QUIK is transitioning from a lumpy IP/services microcap into a higher-quality, backlog-backed compounder, but the market will likely underwrite that transition too slowly. The key second-order effect is that the new storefront and RadPro shipments are not just incremental revenue; they broaden the customer base, shorten feedback loops, and create a flywheel where evaluated silicon becomes the basis for follow-on design wins and recurring product pull-through. That matters because it lowers single-customer dependency and should improve the durability of 2H execution relative to the historical model. The near-term setup is more nuanced than the headline growth suggests: margin is still being “earned back” via mix and not yet proven by scale. If the second-half gross margin inflects as management expects, the operating leverage could be sharp because OpEx appears already controlled; if not, the equity is vulnerable to a de-rating on the view that growth is still being subsidized by balance-sheet actions and non-recurring contract timing. The liquidity improvement and lower borrowing costs reduce financing overhang, but they also raise the bar for demonstrating that cash generation is driven by operating momentum, not capital raises.

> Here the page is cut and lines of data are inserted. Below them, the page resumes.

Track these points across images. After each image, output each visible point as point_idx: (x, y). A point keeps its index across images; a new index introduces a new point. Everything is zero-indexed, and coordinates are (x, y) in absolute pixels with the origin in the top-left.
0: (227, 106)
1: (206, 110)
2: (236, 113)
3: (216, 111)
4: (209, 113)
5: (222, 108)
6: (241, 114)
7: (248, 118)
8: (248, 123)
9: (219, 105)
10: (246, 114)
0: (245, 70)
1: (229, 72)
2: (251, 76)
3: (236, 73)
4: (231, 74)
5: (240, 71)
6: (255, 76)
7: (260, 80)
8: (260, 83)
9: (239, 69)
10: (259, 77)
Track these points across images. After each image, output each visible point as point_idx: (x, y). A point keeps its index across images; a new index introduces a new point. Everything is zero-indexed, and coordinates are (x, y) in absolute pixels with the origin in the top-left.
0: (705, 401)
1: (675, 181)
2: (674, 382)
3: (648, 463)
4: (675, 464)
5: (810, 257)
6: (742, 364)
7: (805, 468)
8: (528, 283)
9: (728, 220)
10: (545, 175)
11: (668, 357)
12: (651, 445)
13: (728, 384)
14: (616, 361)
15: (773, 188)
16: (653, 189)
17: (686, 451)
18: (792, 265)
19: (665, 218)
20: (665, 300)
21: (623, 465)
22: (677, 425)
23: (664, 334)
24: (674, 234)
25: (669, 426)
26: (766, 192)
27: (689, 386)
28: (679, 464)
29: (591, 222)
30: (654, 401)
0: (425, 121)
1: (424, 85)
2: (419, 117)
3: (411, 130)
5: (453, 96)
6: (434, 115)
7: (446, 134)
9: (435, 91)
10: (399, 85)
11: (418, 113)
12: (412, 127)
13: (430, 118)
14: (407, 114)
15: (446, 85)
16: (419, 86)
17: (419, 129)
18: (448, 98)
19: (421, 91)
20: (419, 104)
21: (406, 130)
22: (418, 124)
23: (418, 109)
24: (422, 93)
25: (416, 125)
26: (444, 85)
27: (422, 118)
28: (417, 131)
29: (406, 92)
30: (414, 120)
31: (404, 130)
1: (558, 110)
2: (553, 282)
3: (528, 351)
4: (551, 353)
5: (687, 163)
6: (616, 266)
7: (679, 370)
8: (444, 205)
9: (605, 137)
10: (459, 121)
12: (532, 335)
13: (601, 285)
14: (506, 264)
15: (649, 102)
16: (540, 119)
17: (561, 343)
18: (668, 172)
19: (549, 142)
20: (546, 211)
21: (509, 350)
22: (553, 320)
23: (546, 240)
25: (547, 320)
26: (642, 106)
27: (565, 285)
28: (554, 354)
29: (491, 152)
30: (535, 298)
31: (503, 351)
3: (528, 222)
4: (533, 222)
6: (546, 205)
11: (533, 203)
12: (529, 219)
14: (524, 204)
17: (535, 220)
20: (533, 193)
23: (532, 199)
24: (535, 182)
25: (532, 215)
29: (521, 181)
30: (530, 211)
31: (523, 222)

The best contrarian angle is that the market may be focused on contract timing while missing the architectural option value embedded in Intel 18A and RadPro. The real upside comes if these engagements convert from one-off feasibility work into platform design-ins, because that expands the addressable market and makes the storefront model more scalable and more profitable than the current mixed revenue stream implies. The risk is that evaluation cycles stretch into 2027, which would turn a near-term growth story into a patience trade with headline risk around guidance cadence.